Kim Todd is an award-winning science and environmental writer. Her first book, Tinkering with Eden, a Natural History of Exotics in America (W.W. Norton 2001), tells the stories of non-native species and how they arrived in the United States. Species covered range from pigeons, brought over by some of the earliest colonists, to starlings, imported by a man who wanted to bring all the birds mentioned in Shakespeare to Central Park. The book explores our developing understanding of exotic species as we become more aware of the potential problems they may pose for native ecosystems. Tinkering with Eden received the PEN/ Jerard Award and the Sigurd Olson Nature Writing Award and was selected as one of Booklist's Top Ten Science/ Technical Books for 2001.

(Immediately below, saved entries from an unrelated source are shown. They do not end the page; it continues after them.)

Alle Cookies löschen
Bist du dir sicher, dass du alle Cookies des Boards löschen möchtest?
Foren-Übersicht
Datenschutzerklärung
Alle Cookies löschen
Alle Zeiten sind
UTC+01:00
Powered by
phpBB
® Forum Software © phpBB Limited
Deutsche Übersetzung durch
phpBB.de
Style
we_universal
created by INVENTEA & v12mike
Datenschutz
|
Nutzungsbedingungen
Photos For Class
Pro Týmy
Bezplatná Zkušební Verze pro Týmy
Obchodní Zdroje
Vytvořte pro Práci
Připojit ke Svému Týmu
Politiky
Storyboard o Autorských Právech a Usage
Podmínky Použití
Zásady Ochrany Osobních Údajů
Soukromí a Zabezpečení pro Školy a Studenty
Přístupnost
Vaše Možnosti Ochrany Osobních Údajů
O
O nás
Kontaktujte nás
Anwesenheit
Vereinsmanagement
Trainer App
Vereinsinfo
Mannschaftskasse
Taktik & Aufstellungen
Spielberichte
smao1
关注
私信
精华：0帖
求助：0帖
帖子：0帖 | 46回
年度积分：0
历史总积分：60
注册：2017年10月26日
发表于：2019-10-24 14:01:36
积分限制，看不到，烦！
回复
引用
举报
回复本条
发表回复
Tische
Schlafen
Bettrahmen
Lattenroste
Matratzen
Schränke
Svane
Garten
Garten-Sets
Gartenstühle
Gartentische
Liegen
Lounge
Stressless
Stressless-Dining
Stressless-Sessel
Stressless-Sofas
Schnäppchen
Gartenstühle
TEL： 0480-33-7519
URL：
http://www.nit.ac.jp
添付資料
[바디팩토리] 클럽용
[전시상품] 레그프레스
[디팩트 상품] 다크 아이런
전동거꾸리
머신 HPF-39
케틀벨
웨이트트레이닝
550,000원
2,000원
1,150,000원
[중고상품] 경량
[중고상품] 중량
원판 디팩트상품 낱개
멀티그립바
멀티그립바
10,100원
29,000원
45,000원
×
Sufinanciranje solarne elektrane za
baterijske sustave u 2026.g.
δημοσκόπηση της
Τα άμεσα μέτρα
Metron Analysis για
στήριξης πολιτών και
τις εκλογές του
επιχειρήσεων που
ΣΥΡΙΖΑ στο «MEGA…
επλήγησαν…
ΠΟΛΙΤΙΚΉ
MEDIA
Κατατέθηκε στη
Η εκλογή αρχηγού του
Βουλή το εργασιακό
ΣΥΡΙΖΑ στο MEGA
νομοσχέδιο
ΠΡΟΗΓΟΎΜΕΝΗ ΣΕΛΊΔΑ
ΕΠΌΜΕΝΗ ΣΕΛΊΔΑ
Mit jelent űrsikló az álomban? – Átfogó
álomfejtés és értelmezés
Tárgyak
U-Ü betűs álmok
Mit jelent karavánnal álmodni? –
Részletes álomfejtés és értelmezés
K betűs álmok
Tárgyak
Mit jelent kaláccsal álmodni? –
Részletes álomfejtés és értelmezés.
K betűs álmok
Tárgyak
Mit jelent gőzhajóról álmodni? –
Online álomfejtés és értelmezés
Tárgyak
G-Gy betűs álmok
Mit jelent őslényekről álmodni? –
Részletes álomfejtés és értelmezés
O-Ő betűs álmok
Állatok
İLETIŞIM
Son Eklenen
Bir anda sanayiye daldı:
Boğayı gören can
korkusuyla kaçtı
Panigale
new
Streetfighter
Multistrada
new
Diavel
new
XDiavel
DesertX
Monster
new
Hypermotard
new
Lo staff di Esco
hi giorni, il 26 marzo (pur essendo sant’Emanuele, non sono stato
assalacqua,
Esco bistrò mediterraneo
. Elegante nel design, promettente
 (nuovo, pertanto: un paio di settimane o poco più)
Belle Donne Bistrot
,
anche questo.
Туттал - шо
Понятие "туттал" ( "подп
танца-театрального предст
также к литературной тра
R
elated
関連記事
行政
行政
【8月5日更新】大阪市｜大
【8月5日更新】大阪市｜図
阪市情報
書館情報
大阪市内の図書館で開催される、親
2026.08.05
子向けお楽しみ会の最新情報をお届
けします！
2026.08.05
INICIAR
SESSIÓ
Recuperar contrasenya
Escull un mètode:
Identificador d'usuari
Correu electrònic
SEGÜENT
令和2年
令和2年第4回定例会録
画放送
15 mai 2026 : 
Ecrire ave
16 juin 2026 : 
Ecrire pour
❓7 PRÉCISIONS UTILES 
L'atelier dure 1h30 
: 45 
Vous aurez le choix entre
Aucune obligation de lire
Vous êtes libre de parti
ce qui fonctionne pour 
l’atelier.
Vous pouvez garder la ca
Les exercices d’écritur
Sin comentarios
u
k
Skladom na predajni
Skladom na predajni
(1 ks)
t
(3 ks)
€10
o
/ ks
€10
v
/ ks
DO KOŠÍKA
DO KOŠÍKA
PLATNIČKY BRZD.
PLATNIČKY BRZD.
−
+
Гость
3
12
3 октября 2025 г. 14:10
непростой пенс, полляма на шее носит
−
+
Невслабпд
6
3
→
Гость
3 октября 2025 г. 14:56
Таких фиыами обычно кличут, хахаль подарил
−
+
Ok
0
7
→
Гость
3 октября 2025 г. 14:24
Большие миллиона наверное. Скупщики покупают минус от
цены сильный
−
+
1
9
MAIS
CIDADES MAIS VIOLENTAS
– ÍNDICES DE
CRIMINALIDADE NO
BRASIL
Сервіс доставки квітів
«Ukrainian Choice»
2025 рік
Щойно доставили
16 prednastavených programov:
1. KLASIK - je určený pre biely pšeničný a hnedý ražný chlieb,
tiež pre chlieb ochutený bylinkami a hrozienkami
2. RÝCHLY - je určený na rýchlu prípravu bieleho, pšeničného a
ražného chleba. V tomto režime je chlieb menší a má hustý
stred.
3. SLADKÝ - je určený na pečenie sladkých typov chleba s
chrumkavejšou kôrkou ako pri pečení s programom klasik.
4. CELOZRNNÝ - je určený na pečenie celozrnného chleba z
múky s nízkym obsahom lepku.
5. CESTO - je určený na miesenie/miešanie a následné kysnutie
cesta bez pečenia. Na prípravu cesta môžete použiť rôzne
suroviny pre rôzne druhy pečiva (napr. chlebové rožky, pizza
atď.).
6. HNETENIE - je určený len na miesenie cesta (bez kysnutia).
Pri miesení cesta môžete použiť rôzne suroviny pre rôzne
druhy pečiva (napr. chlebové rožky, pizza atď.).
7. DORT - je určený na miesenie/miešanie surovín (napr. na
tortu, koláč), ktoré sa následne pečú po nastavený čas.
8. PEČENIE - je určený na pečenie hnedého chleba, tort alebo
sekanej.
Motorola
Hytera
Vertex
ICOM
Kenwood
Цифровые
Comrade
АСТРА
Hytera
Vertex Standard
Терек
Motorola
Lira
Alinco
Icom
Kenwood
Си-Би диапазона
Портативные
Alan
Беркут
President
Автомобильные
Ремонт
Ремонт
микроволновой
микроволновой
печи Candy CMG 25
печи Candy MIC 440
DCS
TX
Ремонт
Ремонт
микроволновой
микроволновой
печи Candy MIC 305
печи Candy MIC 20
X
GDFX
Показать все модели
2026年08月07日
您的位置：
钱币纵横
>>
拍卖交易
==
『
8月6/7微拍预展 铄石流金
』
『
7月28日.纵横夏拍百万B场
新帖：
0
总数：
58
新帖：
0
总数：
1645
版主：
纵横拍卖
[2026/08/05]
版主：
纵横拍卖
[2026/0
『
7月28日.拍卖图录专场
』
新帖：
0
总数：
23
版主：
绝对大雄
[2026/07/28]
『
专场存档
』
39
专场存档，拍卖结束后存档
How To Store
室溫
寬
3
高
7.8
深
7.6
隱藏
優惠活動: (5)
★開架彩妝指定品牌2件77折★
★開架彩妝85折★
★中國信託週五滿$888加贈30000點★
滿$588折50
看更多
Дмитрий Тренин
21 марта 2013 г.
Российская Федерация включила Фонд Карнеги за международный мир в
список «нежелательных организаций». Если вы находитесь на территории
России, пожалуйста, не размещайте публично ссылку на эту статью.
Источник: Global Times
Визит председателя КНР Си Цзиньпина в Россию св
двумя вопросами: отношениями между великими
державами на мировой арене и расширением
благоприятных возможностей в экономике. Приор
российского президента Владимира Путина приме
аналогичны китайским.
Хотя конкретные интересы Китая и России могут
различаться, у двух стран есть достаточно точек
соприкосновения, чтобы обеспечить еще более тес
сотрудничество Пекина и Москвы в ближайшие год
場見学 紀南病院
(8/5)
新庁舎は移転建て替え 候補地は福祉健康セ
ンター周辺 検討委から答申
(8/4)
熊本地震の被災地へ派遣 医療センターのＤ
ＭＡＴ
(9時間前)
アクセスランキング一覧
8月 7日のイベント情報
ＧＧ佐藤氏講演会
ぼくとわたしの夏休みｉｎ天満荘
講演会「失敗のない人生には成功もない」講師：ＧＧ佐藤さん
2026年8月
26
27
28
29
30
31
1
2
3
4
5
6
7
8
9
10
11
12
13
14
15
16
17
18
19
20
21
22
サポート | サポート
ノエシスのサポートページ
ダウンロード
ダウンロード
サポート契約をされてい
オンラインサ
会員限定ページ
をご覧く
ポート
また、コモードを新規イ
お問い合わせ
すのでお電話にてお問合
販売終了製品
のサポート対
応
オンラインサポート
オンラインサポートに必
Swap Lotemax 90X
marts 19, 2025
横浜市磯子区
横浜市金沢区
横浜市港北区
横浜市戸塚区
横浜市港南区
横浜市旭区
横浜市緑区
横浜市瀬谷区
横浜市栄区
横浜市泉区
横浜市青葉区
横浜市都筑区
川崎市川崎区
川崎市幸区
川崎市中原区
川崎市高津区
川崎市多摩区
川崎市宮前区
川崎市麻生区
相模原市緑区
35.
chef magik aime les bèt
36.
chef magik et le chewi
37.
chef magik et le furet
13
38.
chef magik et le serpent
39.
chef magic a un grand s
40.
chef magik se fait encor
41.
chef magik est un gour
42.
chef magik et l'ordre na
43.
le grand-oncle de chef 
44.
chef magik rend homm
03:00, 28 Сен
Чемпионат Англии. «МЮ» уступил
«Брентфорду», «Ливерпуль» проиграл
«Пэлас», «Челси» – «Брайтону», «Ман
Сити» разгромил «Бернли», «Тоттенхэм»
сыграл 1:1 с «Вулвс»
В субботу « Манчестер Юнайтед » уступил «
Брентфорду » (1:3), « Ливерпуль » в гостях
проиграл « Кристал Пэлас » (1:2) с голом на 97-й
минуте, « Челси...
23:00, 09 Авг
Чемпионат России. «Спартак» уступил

Her second book Chrysalis, Maria Sibylla Merian and the Secrets of Metamorphosis (Harcourt, 2007) looks at the life of a pioneering explorer/ naturalist who traveled to South America in 1699 to study insect metamorphosis. The story also traces ideas about metamorphosis through time. The New Yorker called it a "spellbinding biography," and Kirkus Reviews said Chrysalis was "a breathtaking example of scholarship and storytelling." It was selected as one of 25 "Books to Remember" for 2008 by the New York Public Library. Research for Chrysalis led her to Surinam to retrace Merian's steps through the rain forest.

She lives in Pennsylvania with her husband and two children.